As I understand it the vertices in geometry in godot (and 3d apps in general) tend to go through one or more transformation matrices that get them into clip space just before they get rendered:
https://learnopengl.com/Getting-started/Coordinate-Systems

I expect that this pipeline is made with the assumption that the triangles coming through the system with reasonable values. Once the vertices are being transformed way outside this range, the contract is broken and weird things might be happening. You would hope the system would deal with such numbers gracefully, but ultimately the pipeline will be built for speed rather than dealing with special cases.

In practice I doubt this occurs much except in such test cases, because even with a large terrain, you would typically tessellate it. You could add a special path in rendering code (or GPUs) to deal with such things, but I expect it would be ridiculous to do so because it would probably slow down all other rendering for a case which would hardly ever happen.

I think I'm having the same problem (or seemingly closely related), and I think @lawnjelly may be half-right. I say half-right because, at least in my case, this only happens in GLES2 (in GLES3 everything is just fine). However, as I bumped up z-near in small steps it did seem to make the problem happen further and further away from the camera, and at some point I couldn't tell it was there anymore, so... I guess that kinda "fixes" it.

This is what it looks like on my end (these meshes aren't that big, the plane is 200x200, and the cube is 20x20x20:
jagged

Maybe GLES2 uses a 16-bit depth buffer, which makes precision issues much more visible?

Also, note that on Intel IGPs, depth buffers will be 16-bit unless you explicitly request 24-bit precision (unlike AMD and NVIDIA GPUs, where the default is to use a 24-bit depth buffer).

@Calinou Hmm, well, the thing is, it seems to render fine under some circumstances. I was just now thinking of this: adding a SpatialMaterial to the cube and turning on one of these flags makes it render fine against the plane: Transparent, Unshaded or No-Depth-Test. Weirdly enough, with no materials, when I select the cube it suddenly renders fine.

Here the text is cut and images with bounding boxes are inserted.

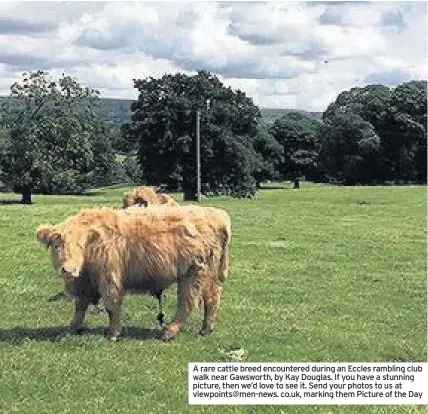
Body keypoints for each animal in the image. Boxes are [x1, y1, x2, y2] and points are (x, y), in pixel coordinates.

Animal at [36, 205, 231, 342]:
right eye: (56, 246)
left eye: (80, 245)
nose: (68, 270)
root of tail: (217, 215)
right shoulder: (86, 284)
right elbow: (80, 306)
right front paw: (74, 327)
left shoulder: (109, 279)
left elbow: (112, 306)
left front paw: (113, 333)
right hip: (207, 275)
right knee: (212, 297)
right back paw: (206, 329)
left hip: (192, 275)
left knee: (187, 303)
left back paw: (168, 332)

(Just by the way, unfortunately I didn't think to give a different color to the cube before recording the gif, so it's not noticeable there that the cube actually pops in and out of existence at times, much like the OP mentioned happening to his meshes.)

Blue cube has transparent turned on, red cube doesn't. Note, the red cube position is near the origin.
jagged1

Although Z related I'm not sure it is the same. The red cube looks almost like it isn't z sorting at all (and the order of tris is semi random). Have you got a project file for this?

I thought it might be the same or related because when I zoom out objects also disappear and reappear sometimes, and your suggestions about the camera settings made a difference. But maybe it's not, indeed.

Here's the project from the gif:
Jagged-Edges-Test.zip

If it's not related, perhaps I'll open an issue about it then.

Wait I think in my project if you put some other physical object in view it also screwed with it, causing z sorting issues. I'm not sure though, maybe that didn't happen. It depends, does Skaruts's issue also have to do with large values and small near values? If not then I think its different.

It probably needs a fresh issue, I'm not sure it is the same thing.

The project file looks very simple and I can't see any obvious problems. With a fresh issue template (with the hardware / OS etc) maybe we would spot something, maybe it's not able to create the requested frame buffer and there's no z buffer or something like that.

Also be sure to note in the issue what your editor camera settings are for near and far (View->Settings)

Camera settings were default ones. I don't remember ever changing them(z-near: 0.1, z-far: 500). Though I did change them for testing earlier (and I don't know if the settings go with the project file).

Anyway, alright then, I'll make another issue. Sorry about cluttering this one.

I was able to confirm as well. I don't think it is a depth buffer issue. To me it looks like a frustum culling issue. Possibly having to do with the octree culling implementation. This entire area is being rewritten for 4.0, so bumping back to then.